Di sinistra non erano, e come avrebbero potuto? Distinguere tra comunisti italiani, croati (li abbiamo conosciuti dopo la morte di Tito, ma anche prima erano così, altro che ammirevole Resistenza antitedesca e antifascista) o russi non lo faceva neppure l’Unità; di sinistra lo diventarono alcuni dei loro figli. Uno sono io. Ripeto: molti dirigenti croati non erano comunisti titini, bensì criminali o banditi, che hanno sfruttato a proprio vantaggio i crimini orrendi commessi dall’esercito italiano, e la durissima italianizzazione forzata imposta da Mussolini.
Che poi le donne croate diventassero personale di servizio di servizio, balie per esempio, ben contente di vedere denaro in un’etnia ancora ferma al baratto, presso le famiglie italiane, mi sembra un fatto sempre avvenuto e generoso (ricordate il capolavoro di Pietrangeli “Io la conoscevo bene” del 1965 ?).

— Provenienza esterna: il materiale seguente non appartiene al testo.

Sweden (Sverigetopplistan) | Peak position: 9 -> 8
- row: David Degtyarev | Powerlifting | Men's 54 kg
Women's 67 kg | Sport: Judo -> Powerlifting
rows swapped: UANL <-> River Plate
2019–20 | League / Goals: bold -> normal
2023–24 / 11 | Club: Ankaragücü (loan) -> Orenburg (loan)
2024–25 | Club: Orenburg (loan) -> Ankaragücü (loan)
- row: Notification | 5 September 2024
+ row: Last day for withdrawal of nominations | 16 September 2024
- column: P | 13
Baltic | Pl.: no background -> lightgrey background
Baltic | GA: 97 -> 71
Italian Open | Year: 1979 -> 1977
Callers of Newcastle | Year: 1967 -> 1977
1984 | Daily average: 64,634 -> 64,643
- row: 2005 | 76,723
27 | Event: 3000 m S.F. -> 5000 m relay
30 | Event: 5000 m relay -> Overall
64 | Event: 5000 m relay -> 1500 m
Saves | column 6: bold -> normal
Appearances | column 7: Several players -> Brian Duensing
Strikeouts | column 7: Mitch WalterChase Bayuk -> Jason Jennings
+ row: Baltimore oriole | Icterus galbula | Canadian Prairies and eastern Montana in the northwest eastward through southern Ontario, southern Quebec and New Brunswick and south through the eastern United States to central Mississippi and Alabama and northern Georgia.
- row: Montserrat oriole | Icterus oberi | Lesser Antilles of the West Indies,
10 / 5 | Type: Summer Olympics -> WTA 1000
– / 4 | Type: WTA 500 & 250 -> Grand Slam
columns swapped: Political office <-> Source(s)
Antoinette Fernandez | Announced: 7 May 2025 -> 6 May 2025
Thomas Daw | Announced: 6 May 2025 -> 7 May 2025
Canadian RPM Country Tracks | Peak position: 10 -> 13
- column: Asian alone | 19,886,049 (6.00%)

Infine, cara prof. Nespolo, l’Istituto Storico che lei dirige, con intelligenza e devozione, non si è neppure accorto dell’innovativo saggio. Coevo agli studi di Rodogno, di Giorgia Manca, valenzana come il fratello, pubblicato da “Passato e Presente” nel 2006. Legga o rilegga, per favore, il mio saggio sopracitato.